Os grandes temas no escopo do livro são, em primeiro lugar, as mudanças climáticas, seja em relação à preservação ambiental ou à urgente transição energética. A lista segue com as áreas portadoras de futuro: ciência de dados, complexidade e tecnologias quânticas. Reservamos um capítulo para a educação básica e outro para o ensino superior, em que discutimos a infraestrutura para o desenvolvimento da ciência. Por fim, há um capítulo sobre a comunicação da ciência com a sociedade.
Até aqui, nosso desenvolvimento científico tem aparecido mais nas entrelinhas. Nesse sentido, vale lembrar o comentário de Renato Janine Ribeiro sobre nosso país ser mais complexo hoje do que há algumas décadas. Passado o horror que vivemos, basta voltar ao que havia antes, ou mudanças mais profundas serão necessárias?

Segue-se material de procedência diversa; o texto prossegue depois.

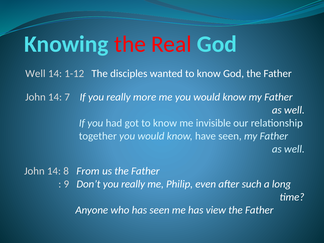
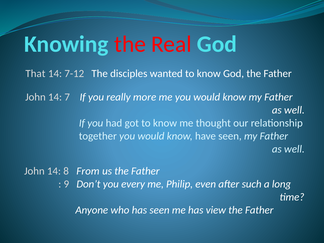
Well at (35, 73): Well -> That
1-12: 1-12 -> 7-12
invisible: invisible -> thought
Don’t you really: really -> every
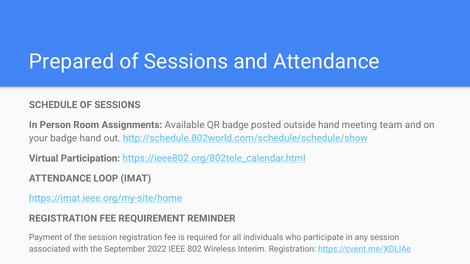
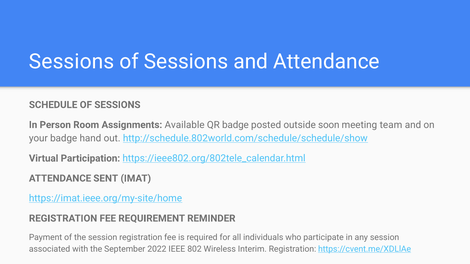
Prepared at (72, 62): Prepared -> Sessions
outside hand: hand -> soon
LOOP: LOOP -> SENT
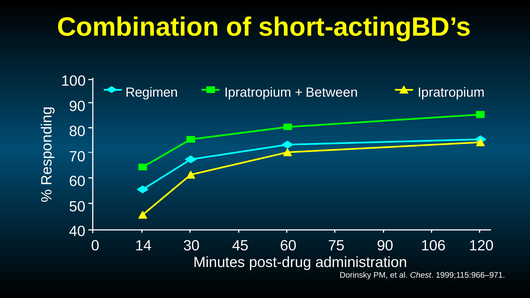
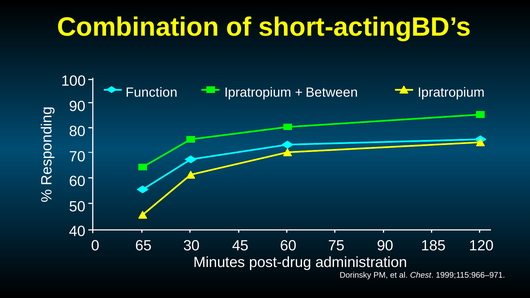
Regimen: Regimen -> Function
14: 14 -> 65
106: 106 -> 185
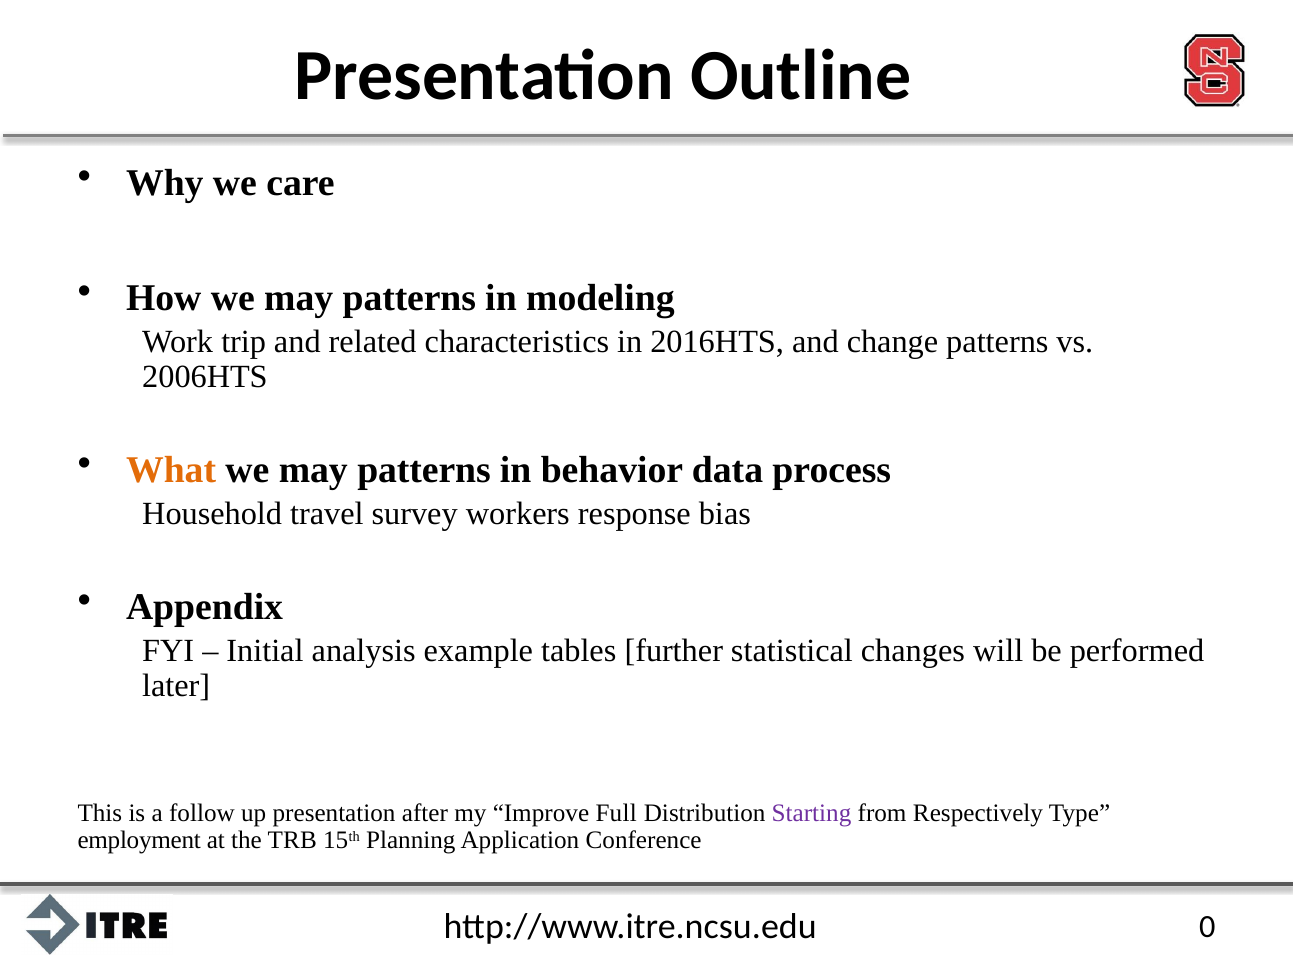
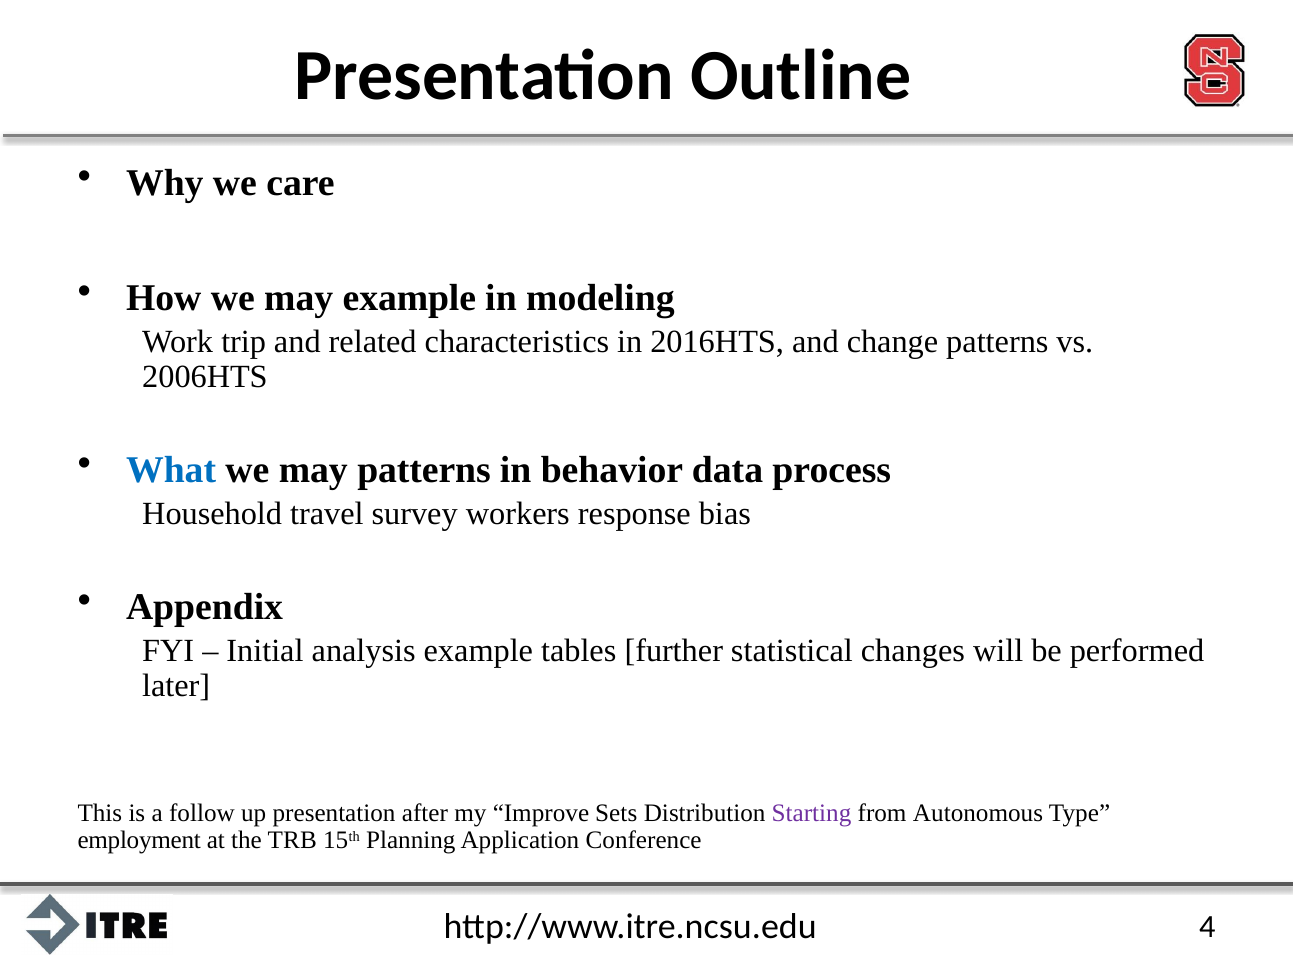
How we may patterns: patterns -> example
What colour: orange -> blue
Full: Full -> Sets
Respectively: Respectively -> Autonomous
0: 0 -> 4
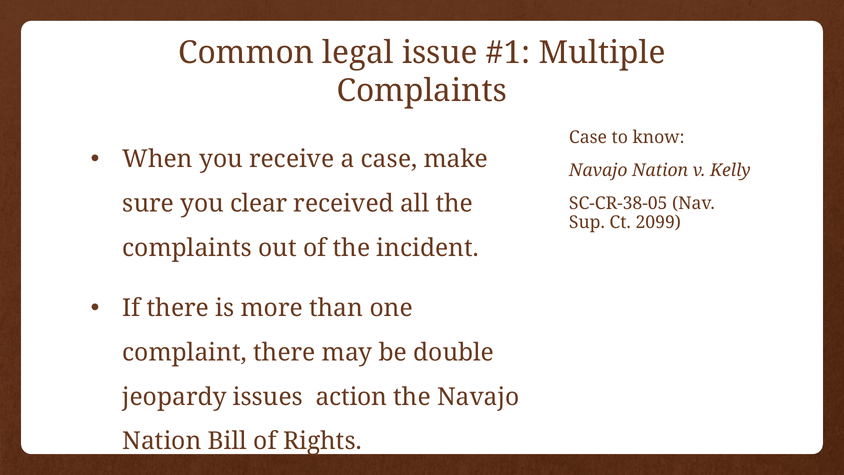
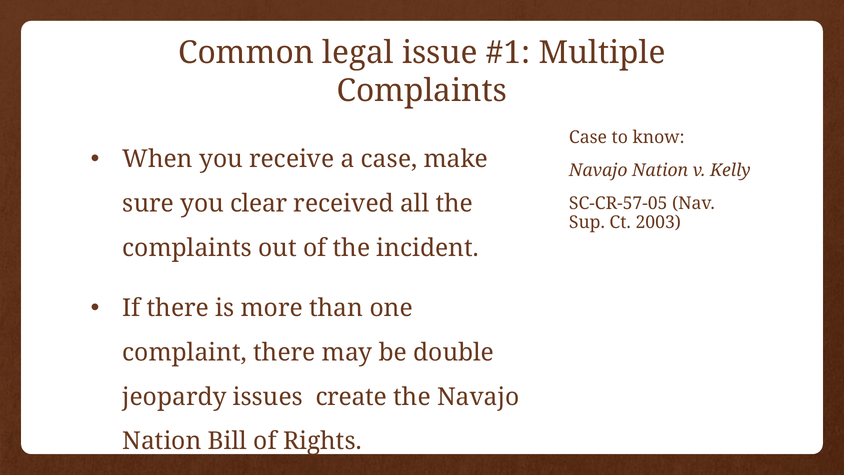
SC-CR-38-05: SC-CR-38-05 -> SC-CR-57-05
2099: 2099 -> 2003
action: action -> create
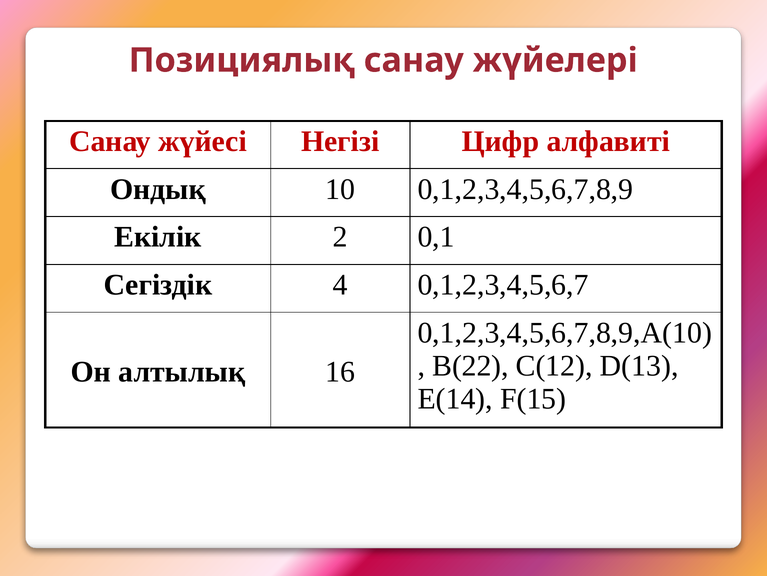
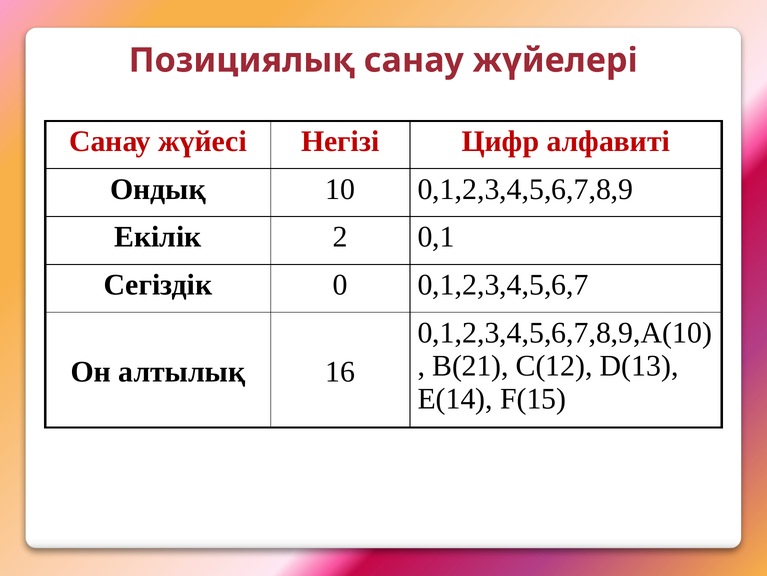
4: 4 -> 0
B(22: B(22 -> B(21
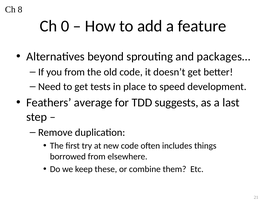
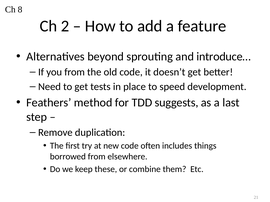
0: 0 -> 2
packages…: packages… -> introduce…
average: average -> method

A comunidade científica está acostumada a se olhar a partir de números da produção científica, e, mesmo com os criminosos cortes de financiamento e as limitações impostas pela pandemia, parece que estamos bem, a ciência segue crescendo. No entanto, a pergunta que faço após a releitura do livro é: nossa base e produção científicas são suficientes para dar conta dos desafios de um país cada vez mais complexo?
Consultores que colaboraram para a elaboração do livro declararam que estamos longe de formar pesquisadores em número suficiente nas áreas de ciência dos dados e da complexidade. Se por um lado temos grupos de excelência em pesquisa sobre informação e computação quânticas, quando comparamos ao restante do mundo, cresce a distância entre essa pesquisa fundamental e as aplicações tecnológicas na área.
No Brasil, temos apenas um supercomputador entre os 500 mais potentes do mundo. Países com uma produção científica menor do que a nossa têm um número bem maior. Com apenas um supercomputador atualizado, daremos conta de estudar e monitorar as mudanças climáticas e avançar o suficiente nas áreas portadoras de futuro? Na área de ciência de materiais – outro exemplo –, temos grupos de excelência, mas será que em número suficiente? Nossa produção científica nessa área é significativa, mas estamos sendo amplamente superados, pelo menos em número de artigos, por outros países que há poucos anos apresentavam resultados bem menos expressivos do que os nossos, como Malásia e Irã. Qual o significado disso?
Essas perguntas se relacionam ao capítulo sobre a infraestrutura de nossa ciência, a necessidade de mais articulação e de uma política de Estado para a ciência, como apontado por Helena Nader, e de um projeto de inovação urgente e de longo prazo, como defendido pelo reitor, vice-reitora e pró-reitores da USP em seu artigo.
Todas essas questões precisam ser debatidas em prol de um desenvolvimento sustentável. Não podemos mais nos legitimar apenas falando em nome da ciência, precisamos fazê-lo em nome da democracia. Embora a proposta do livro não seja original, ela é cada vez mais urgente. É de um título parecido, “O papel da ciência no desenvolvimento sustentável”, de M. G. K. Menon, publicado há 30 anos, de quem empresto minha conclusão, uma citação de Albert Einstein: "Preocupação com o homem e seu destino deve sempre ser o interesse principal de todo esforço técnico. Nunca se esqueçam disso entre seus diagramas e equações".